=== Data for this exercise ===
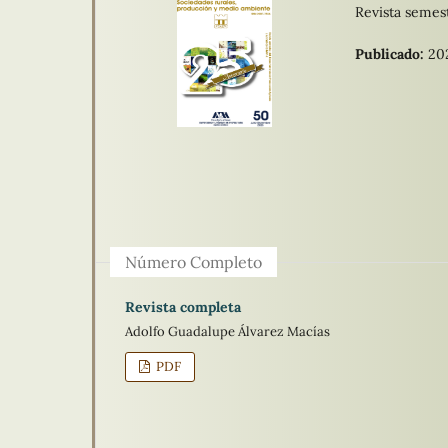
Revista semest
Publicado:
20
Número Completo
Revista completa
Adolfo Guadalupe Álvarez Macías
PDF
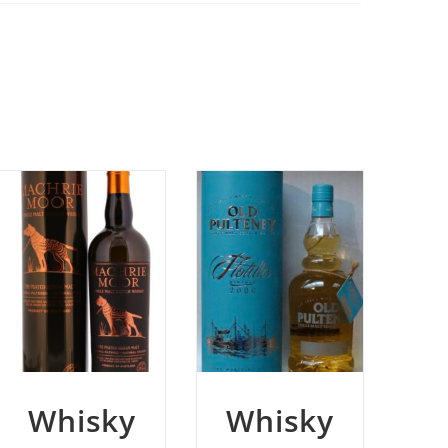
Whisky
W
Whisky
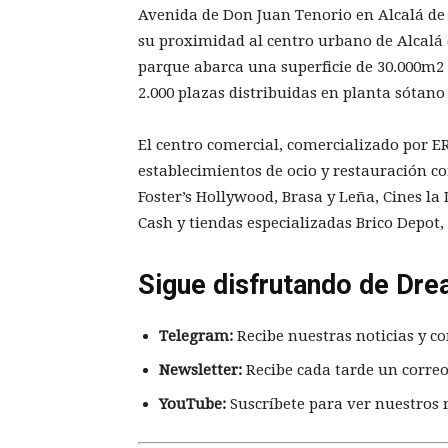
Avenida de Don Juan Tenorio en Alcalá de
su proximidad al centro urbano de Alcalá d
parque abarca una superficie de 30.000m2
2.000 plazas distribuidas en planta sótano
El centro comercial, comercializado por E
establecimientos de ocio y restauración c
Foster’s Hollywood, Brasa y Leña, Cines l
Cash y tiendas especializadas Brico Depot,
Sigue disfrutando de Dre
Telegram:
Recibe nuestras noticias y co
Newsletter:
Recibe cada tarde un correo
YouTube:
Suscríbete para ver nuestros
===
**Your task**.
Copy out each line of the material that holds the word "centro".

**Exercise response**.
su proximidad al centro urbano de Alcalá d
El centro comercial, comercializado por E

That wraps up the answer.